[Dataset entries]
════════

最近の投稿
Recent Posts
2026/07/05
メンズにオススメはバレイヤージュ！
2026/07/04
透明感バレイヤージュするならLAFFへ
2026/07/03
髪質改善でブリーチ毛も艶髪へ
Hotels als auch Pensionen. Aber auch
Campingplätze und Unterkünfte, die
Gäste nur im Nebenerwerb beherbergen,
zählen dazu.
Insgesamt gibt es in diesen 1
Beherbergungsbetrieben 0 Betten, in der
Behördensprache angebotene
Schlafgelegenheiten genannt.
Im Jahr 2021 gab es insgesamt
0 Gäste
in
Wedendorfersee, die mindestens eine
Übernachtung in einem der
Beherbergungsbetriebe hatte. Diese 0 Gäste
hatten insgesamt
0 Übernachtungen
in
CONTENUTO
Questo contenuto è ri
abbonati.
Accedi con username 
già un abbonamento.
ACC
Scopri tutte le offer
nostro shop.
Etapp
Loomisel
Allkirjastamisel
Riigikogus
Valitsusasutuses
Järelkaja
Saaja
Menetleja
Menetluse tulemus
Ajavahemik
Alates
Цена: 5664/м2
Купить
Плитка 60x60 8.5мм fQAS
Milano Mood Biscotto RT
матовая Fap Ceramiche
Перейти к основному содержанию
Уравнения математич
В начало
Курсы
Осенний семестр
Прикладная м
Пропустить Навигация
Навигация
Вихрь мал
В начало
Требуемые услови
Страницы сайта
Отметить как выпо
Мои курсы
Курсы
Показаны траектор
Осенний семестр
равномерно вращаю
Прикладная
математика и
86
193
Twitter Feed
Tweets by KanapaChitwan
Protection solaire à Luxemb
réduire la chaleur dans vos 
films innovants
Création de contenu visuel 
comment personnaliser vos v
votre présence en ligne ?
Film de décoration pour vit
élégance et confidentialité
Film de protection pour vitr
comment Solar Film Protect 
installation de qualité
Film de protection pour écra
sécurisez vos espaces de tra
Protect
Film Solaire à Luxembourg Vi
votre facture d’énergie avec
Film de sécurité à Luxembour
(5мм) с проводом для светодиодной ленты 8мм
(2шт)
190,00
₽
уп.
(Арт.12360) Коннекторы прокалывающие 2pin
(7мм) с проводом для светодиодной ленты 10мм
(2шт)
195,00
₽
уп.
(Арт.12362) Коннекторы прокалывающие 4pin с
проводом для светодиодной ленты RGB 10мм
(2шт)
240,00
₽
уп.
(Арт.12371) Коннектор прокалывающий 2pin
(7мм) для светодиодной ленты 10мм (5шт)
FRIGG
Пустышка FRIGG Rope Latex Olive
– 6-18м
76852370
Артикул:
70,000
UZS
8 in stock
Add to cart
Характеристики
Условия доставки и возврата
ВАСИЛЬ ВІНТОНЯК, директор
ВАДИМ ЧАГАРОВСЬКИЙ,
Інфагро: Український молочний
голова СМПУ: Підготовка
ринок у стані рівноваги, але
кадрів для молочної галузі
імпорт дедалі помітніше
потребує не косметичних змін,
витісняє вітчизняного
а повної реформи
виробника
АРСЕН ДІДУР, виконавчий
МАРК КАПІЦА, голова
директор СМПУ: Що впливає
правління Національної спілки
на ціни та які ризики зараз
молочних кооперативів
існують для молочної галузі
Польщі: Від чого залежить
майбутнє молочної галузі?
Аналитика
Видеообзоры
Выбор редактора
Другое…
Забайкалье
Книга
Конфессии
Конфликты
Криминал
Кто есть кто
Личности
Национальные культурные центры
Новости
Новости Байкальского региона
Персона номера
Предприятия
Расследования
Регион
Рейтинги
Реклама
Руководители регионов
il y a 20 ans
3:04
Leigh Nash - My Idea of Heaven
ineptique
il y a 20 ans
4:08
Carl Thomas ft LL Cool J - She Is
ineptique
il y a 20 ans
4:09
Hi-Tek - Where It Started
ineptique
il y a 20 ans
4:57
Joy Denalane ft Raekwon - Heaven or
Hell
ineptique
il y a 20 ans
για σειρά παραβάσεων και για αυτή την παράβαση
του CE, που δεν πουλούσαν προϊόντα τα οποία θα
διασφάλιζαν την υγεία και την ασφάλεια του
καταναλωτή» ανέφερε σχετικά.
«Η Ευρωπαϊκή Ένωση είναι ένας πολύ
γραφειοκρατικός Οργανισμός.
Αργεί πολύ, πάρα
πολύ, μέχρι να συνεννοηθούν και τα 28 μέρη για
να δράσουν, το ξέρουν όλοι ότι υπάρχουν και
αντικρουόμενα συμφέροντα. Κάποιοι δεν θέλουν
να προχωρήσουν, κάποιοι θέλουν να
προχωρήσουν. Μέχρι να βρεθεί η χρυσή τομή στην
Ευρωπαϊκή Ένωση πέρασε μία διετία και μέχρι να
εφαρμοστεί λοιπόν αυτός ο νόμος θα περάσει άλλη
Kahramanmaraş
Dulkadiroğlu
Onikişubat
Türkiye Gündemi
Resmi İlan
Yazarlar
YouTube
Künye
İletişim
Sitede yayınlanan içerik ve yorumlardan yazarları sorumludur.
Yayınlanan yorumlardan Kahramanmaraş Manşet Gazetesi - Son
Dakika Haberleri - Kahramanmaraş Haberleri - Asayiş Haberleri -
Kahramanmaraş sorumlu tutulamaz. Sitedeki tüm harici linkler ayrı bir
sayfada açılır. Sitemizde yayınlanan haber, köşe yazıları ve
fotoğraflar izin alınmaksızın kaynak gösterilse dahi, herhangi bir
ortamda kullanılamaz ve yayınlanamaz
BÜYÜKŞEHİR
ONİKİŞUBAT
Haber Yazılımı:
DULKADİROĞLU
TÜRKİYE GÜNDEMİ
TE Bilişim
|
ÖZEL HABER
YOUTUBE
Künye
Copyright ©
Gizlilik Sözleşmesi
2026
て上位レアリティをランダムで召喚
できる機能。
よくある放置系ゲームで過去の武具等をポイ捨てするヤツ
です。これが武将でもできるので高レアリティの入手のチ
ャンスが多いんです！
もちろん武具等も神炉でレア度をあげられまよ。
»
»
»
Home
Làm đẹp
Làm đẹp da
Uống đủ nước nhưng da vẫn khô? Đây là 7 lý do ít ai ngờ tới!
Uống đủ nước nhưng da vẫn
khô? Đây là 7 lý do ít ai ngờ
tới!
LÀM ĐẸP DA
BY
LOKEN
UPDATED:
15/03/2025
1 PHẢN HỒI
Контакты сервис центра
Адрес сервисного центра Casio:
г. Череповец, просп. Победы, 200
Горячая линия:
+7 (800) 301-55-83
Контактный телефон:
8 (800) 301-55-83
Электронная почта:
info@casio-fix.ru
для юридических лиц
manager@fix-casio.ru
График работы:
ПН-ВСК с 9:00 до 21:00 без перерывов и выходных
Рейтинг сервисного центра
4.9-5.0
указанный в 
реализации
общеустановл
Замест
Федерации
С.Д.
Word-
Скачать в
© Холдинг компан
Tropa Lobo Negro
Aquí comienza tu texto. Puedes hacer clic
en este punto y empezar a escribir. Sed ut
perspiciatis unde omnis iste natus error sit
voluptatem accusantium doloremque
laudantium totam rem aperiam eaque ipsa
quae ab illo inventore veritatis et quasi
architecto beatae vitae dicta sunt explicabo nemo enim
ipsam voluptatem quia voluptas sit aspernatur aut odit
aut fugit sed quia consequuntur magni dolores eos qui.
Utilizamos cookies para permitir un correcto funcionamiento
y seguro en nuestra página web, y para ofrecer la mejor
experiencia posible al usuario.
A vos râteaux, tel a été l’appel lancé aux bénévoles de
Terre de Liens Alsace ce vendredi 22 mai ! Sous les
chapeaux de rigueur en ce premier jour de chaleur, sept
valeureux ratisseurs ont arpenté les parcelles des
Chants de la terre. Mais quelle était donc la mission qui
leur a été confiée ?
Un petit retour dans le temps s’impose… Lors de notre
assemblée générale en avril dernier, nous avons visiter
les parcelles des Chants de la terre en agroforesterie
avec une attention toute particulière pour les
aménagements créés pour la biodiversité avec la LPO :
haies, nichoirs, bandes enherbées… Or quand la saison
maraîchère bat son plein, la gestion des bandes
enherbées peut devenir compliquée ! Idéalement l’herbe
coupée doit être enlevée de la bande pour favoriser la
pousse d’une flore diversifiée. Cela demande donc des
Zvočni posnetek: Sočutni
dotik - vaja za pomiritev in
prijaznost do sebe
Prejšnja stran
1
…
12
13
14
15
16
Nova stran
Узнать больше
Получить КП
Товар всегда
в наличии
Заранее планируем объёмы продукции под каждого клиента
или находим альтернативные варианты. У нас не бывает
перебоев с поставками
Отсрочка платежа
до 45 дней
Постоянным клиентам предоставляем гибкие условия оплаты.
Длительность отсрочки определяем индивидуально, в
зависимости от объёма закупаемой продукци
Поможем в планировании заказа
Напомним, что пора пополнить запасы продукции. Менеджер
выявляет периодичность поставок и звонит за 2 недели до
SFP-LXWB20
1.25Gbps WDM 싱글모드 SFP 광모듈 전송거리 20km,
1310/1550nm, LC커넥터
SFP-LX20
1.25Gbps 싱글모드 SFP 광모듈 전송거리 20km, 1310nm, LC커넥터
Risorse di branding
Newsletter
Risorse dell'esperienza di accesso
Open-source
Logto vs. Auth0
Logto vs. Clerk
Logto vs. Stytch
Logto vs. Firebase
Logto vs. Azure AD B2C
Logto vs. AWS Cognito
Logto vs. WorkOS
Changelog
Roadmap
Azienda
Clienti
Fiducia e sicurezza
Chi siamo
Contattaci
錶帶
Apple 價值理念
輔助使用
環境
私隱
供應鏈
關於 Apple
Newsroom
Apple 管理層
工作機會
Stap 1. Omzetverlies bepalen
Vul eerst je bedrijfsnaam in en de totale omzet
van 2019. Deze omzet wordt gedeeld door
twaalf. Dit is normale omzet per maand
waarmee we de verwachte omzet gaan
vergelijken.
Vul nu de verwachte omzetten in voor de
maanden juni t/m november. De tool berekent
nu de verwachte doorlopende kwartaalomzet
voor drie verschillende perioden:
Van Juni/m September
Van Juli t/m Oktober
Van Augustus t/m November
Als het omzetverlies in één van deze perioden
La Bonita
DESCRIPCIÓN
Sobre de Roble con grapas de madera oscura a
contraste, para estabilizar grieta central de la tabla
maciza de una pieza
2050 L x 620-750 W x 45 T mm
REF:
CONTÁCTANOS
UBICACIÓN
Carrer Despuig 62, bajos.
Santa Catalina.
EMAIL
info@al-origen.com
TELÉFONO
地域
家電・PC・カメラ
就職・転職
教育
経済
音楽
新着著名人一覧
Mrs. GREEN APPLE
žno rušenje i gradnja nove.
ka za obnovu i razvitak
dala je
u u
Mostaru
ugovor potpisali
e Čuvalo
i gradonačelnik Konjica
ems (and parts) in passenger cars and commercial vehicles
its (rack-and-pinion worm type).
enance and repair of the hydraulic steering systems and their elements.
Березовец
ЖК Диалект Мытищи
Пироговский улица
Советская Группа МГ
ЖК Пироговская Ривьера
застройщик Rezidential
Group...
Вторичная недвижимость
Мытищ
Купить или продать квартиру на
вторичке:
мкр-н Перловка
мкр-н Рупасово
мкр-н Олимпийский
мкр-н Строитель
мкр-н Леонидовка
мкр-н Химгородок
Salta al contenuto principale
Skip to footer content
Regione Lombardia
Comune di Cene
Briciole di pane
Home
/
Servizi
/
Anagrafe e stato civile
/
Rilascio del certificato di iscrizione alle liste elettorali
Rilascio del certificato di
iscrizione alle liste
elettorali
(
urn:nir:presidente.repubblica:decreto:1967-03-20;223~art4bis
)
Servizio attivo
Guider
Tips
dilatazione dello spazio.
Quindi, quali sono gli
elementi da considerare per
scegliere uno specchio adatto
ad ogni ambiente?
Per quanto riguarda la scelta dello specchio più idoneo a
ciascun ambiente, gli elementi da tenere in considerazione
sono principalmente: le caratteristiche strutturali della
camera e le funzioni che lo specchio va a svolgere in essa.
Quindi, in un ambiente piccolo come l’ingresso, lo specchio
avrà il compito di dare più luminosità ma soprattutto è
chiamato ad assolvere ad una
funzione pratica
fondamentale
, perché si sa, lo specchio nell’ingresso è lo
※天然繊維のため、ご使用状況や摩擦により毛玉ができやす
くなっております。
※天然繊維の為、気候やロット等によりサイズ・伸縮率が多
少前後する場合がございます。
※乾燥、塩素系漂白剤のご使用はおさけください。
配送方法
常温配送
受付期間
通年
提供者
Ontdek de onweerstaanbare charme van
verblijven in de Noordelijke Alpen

════════

_Activity_
Looking at the records above, return exactly the lines from the line with "Характеристики" to the line with "Sitede yayınlanan içerik", both ends included.

_Answer to this problem_
Характеристики
Условия доставки и возврата
ВАСИЛЬ ВІНТОНЯК, директор
ВАДИМ ЧАГАРОВСЬКИЙ,
Інфагро: Український молочний
голова СМПУ: Підготовка
ринок у стані рівноваги, але
кадрів для молочної галузі
імпорт дедалі помітніше
потребує не косметичних змін,
витісняє вітчизняного
а повної реформи
виробника
АРСЕН ДІДУР, виконавчий
МАРК КАПІЦА, голова
директор СМПУ: Що впливає
правління Національної спілки
на ціни та які ризики зараз
молочних кооперативів
існують для молочної галузі
Польщі: Від чого залежить
майбутнє молочної галузі?
Аналитика
Видеообзоры
Выбор редактора
Другое…
Забайкалье
Книга
Конфессии
Конфликты
Криминал
Кто есть кто
Личности
Национальные культурные центры
Новости
Новости Байкальского региона
Персона номера
Предприятия
Расследования
Регион
Рейтинги
Реклама
Руководители регионов
il y a 20 ans
3:04
Leigh Nash - My Idea of Heaven
ineptique
il y a 20 ans
4:08
Carl Thomas ft LL Cool J - She Is
ineptique
il y a 20 ans
4:09
Hi-Tek - Where It Started
ineptique
il y a 20 ans
4:57
Joy Denalane ft Raekwon - Heaven or
Hell
ineptique
il y a 20 ans
για σειρά παραβάσεων και για αυτή την παράβαση
του CE, που δεν πουλούσαν προϊόντα τα οποία θα
διασφάλιζαν την υγεία και την ασφάλεια του
καταναλωτή» ανέφερε σχετικά.
«Η Ευρωπαϊκή Ένωση είναι ένας πολύ
γραφειοκρατικός Οργανισμός.
Αργεί πολύ, πάρα
πολύ, μέχρι να συνεννοηθούν και τα 28 μέρη για
να δράσουν, το ξέρουν όλοι ότι υπάρχουν και
αντικρουόμενα συμφέροντα. Κάποιοι δεν θέλουν
να προχωρήσουν, κάποιοι θέλουν να
προχωρήσουν. Μέχρι να βρεθεί η χρυσή τομή στην
Ευρωπαϊκή Ένωση πέρασε μία διετία και μέχρι να
εφαρμοστεί λοιπόν αυτός ο νόμος θα περάσει άλλη
Kahramanmaraş
Dulkadiroğlu
Onikişubat
Türkiye Gündemi
Resmi İlan
Yazarlar
YouTube
Künye
İletişim
Sitede yayınlanan içerik ve yorumlardan yazarları sorumludur.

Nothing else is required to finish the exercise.